EXERCISE:
In the post on the Natragem EW emulsifier below, write out the passage that begins at the words "Monday, September 9, 2013" and stops after "thickens the product.".

SELECTED PASSAGE:
┄┄┄┄┄┄

Monday, September 9, 2013

Emulsifiers: Natragem EW

Bo Penny of Penny Lane Organics very kindly sent me a whole whack of Natragem EW, an all-in-one,  non-ionic Ecocert emulsifier from Croda. The INCI is Glyceryl Stearate (and) Polyglyceryl-6 Palmitate/Succinate (and) Cetearyl Alcohol. The suggested usage rate is 3.0% to 7.5%, and the manufacturer notes tha we can use it exactly as we would use Polawax

The polyglyceryl-6 palmitate/succinate is the high HLB emulsifier that also thickens, while the glyceryl stearate is the low HLB emulsifier, so together they create an all-in-one emulsifier. The cetearyl alcohol thickens the product.

Interestingly, we can put this emulsifier into the heated water or the heated oil phase. The manufacturer notes adding to the oil phase will create higher viscosity product than adding it to the water phase.

If you're formulating using only silicones in your product, the manufacturer recommends you increase the concentration to 7.5% to offer higher viscosity and stability than lower levels.

┄┄┄┄┄┄

INPUT DATA:
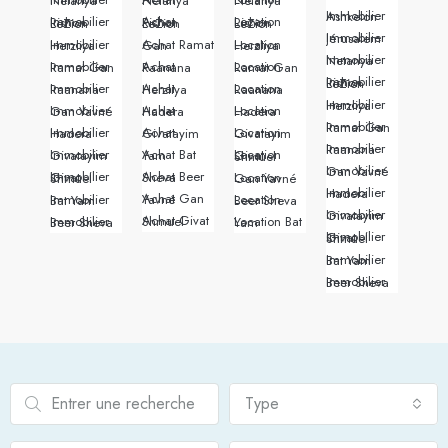
Immobilier Netanya
Achat Netanya
Location Netanya
Immobilier Ashkelon
Immobilier Rishon LeZion
Achat Rishon LeZion
Location Rishon LeZion
Immobilier Jérusalem
Immobilier Herzliya
Achat Ramat Gan
Location Herzliya
Immobilier Netanya
Immobilier Ramat Gan
Achat Raanana
Location Ramat Gan
Immobilier Rishon LeZion
Immobilier Raanana
Achat Herzliya
Location Raanana
Immobilier Herzliya
Immobilier Gan Yavné
Achat Hadera
Location Hadera
Immobilier Ramat Gan
Immobilier Hadera
Achat Givatayim
Location Givatayim
Immobilier Raanana
Immobilier Givatayim
Achat Bat Yam
Location Givat Shmuel
Immobilier Gan Yavné
Achat Beer Sheva
Immobilier Givat Shmuel
Location Gan Yavné
Immobilier Hadera
Achat Gan Yavné
Immobilier Bat Yam
Location Beer Sheva
Immobilier Givatayim
Achat Givat Shmuel
Immobilier Beer Sheva
Location Bat Yam
Immobilier Givat Shmuel
Immobilier Bat Yam
Immobilier Beer Sheva
Type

┄┄┄┄┄┄

SOLUTION FOR THIS TASK:
Monday, September 9, 2013

Emulsifiers: Natragem EW

Bo Penny of Penny Lane Organics very kindly sent me a whole whack of Natragem EW, an all-in-one,  non-ionic Ecocert emulsifier from Croda. The INCI is Glyceryl Stearate (and) Polyglyceryl-6 Palmitate/Succinate (and) Cetearyl Alcohol. The suggested usage rate is 3.0% to 7.5%, and the manufacturer notes tha we can use it exactly as we would use Polawax

The polyglyceryl-6 palmitate/succinate is the high HLB emulsifier that also thickens, while the glyceryl stearate is the low HLB emulsifier, so together they create an all-in-one emulsifier. The cetearyl alcohol thickens the product.